Viel wurde er gefeiert während der vergangenen Wochen. Pierre Boulez' 80. Geburtstag war eine Gelegenheit für die zeitgenössische klassische Musikszene, sich über die eigenen Befindlichkeiten Gedanken zu machen. Schließlich gibt es Stimmen, die davon ausgehen, dass eh schon alles gesagt und getan worden ist, denen Boulez als Komponist und aktiver Mitgestalter der Ausdruckssprache der komponierenden Moderne aber von jeher mit Wort und Tat entgegen tritt. Eine Miniatur-Werkschau wie …explosante – fixe… in der Reihe echo 20/21 ist daher ein gutes Beispiel dafür, wie abseits dominanter Schulmeinungen ein kreatives Individuum seinen markanten Weg durch den Dschungel der scheinbaren Beliebigkeit zu gehen vermag.
Pierre Boulez war von Anfang an nicht leicht zu beeindrucken. Zunächst einmal schlug der Sohn den Plan des Vaters in den Wind, als technisch orientierter Wissenschaftler Karriere zu machen. Er ging Mitte der Vierziger bei Olivier Messiaen und René Leibowitz in die Schule, verabschiedete sich aber bereits 1946 wieder von deren Vorstellung dodekaphonischer oder serieller Klanggestaltung. Boulez Ideen waren genialischer und er formulierte sie 1945 zum ersten Mal behutsam und noch schüchtern mit seinem offiziellen Opus 1, den “Notations”. Dabei handelte es sich um zwölf Miniaturen zu jeweils zwölf Takten variabler Länge, die zwar noch Bezüge zur Zwölftontechnik, zur impressionistischen Farbgebung und expressionistischen Temperamentsaufwallung aufwiesen, insgesamt aber bereits auf einen Komponisten verwiesen, der sich nicht zufrieden mit dem theoretischen Stand der Dinge zeigte. Hier suchte jemand andere Wege und fand sie in den verschiedenen Stellungnahmen zum Thema musikalische Freiheit, die Boulez in den folgenden Jahren formulierte. Dabei kamen ihm seine Erfahrungen als Leiter der Bühnenmusik der Compagnie Renaud-Barrault ebenso zugute wie die Arbeit an der Basis der Neuen Musik, die er etwa durch die von ihm initiierte Konzertreihe der Domaine Musical leistete. Mit “Le Marteau sans Maître” setzte er sich 1955 im Bewusstsein der Avantgardisten fest, kleinere Kompositionen wie “Structures” dokumentierten seine Auseinandersetzung mit den Möglichkeiten der kreativen Öffnung des notierten Systems zugunsten der gestalterischen Spontaneität.

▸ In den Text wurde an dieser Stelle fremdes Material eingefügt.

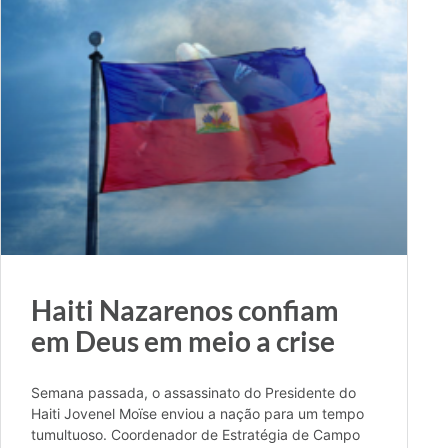
Haiti Nazarenos confiam
em Deus em meio a crise
Semana passada, o assassinato do Presidente do
Haiti Jovenel Moïse enviou a nação para um tempo
tumultuoso. Coordenador de Estratégia de Campo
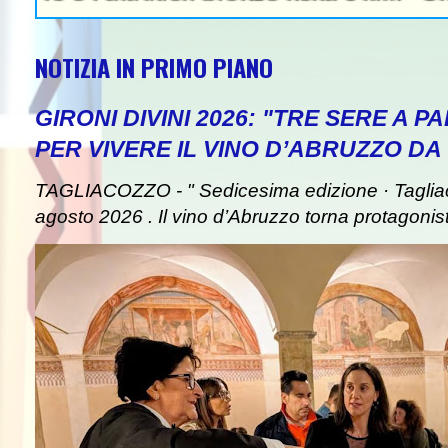
NOTIZIA IN PRIMO PIANO
GIRONI DIVINI 2026: "TRE SERE A 
PER VIVERE IL VINO D’ABRUZZO DA
TAGLIACOZZO - " Sedicesima edizione · Taglia
agosto 2026 . Il vino d’Abruzzo torna protagonist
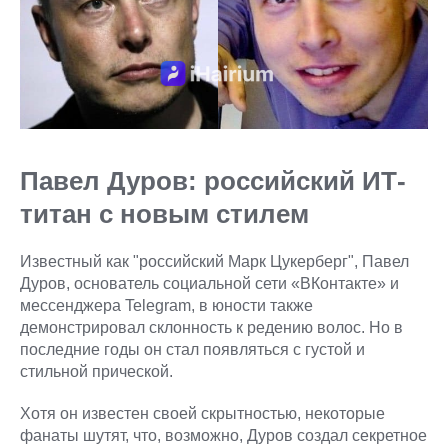
Павел Дуров: российский ИТ-
титан с новым стилем
Известный как "российский Марк Цукерберг", Павел
Дуров, основатель социальной сети «ВКонтакте» и
мессенджера Telegram, в юности также
демонстрировал склонность к редению волос. Но в
последние годы он стал появляться с густой и
стильной прической.
Хотя он известен своей скрытностью, некоторые
фанаты шутят, что, возможно, Дуров создал секретное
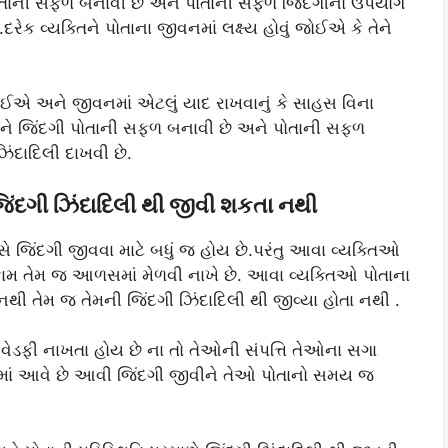
ગી પોતાની સફળ બનાવી છે અને પોતાની સફળ જિંદગીનો ઉપયોગ
રેક વ્યક્તિને પોતાના જીવનમાં લક્ષ્ય હોવું જોઈએ કે તેને
 જોઈએ અને જીવનમાં એટલું યાદ રાખવાનું કે સાહસ વિના
ે તેને જિંદગી પોતાની સફળ બનાવી છે અને પોતાની સફળ
ંદાદિલી દાખવી છે.
 જિંદગી ઝિંદાદિલી થી જીવી શકતા નથી
ે જિંદગી જીવવા માટે બધું જ હોય છે.પરંતુ આવા વ્યક્તિઓ
ામ તેમ જ આળસમાં મેળવી નાખે છે. આવા વ્યક્તિઓ પોતાના
 નથી તેમ જ તેમની જિંદગી ઝિંદાદિલી થી જીવ્યા હોતા નથી .
ેડફી નાખતા હોય છે ના તો તેઓની સંપત્તિ તેઓના સગા
 કામમાં આવે છે આવી જિંદગી જીવીને તેઓ પોતાનો સમય જ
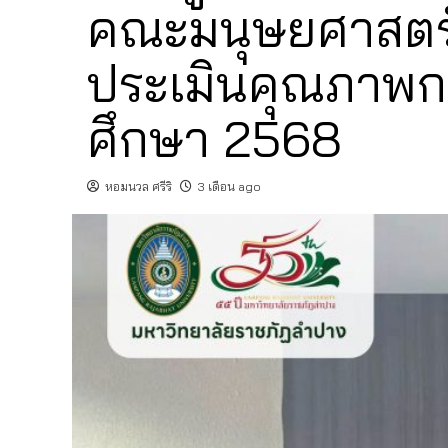
คณะมนุษยศาสตร์
ประเมินคุณภาพก
ศึกษา 2568
หอมนวล ศรีริ
3 เดือน ago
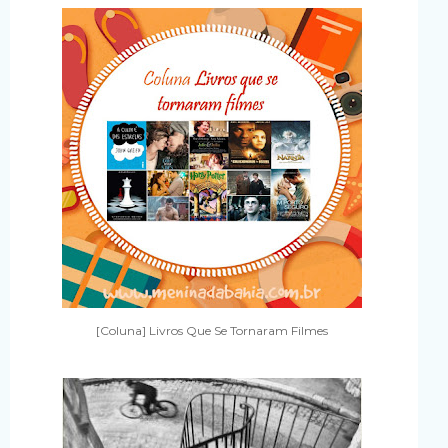
[Coluna] Livros Que Se Tornaram Filmes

Boulez begann Anfang der Sechziger seine zweite Karriere als Dirigent und blieb zugleich ein aufmerksamer Beobachter der zeitgenössischen Klangwelt, die immer neue Möglichkeiten zu bieten vorgab. Die Grenzen der Ausdruckskraft waren aber in Bezug auf die elektronischen Tonerzeuger zunächst noch sehr deutlich. Die Idee zu …explosante – fixe… hatte er bereits um 1970, die ersten Versuche der Ausführung scheiterten jedoch an den Beschränkungen der Technik. Es dauerte bis in die frühen neunziger Jahren hinein, dass sich Boulez abermals an die Umsetzung seines Projektes wagte. Diesmal standen ihm nicht nur die ausgezeichneten Musiker des Ensemble Intercontemporain zur Verfügung, sondern auch Errungenschaften wie die MIDI-Schnittstelle, die einen unmittelbaren Kontakt jedes beliebigen Instrumentes mit einem Computer ermöglichte. So wurde eine der drei Flöten mit einem Rechner vernetzt, um die Farbgebung der Klangeindrücke zu verändern. Die Komposition an sich ähnelt in ihrer Anlage einem Tripple-Konzert mit Elementen der Kammermusik ebenso wie dem großorchestralen Impetus und dem des Solo-Konzerts. Es wurde im Oktober 1994 auf Bändern festgehalten und wird nun als Weltersteinspielung in der Reihe echo 20/21 einer interessierten Öffentlichkeit auf CD vorgestellt. Damit schließt sich eine Lücke in der Diskographie einer der großen Persönlichkeiten der vergangenen Musikdekaden, deren kompositorische Handschrift markante Spuren im klassisch-kulturellen Leben hinterlassen hat.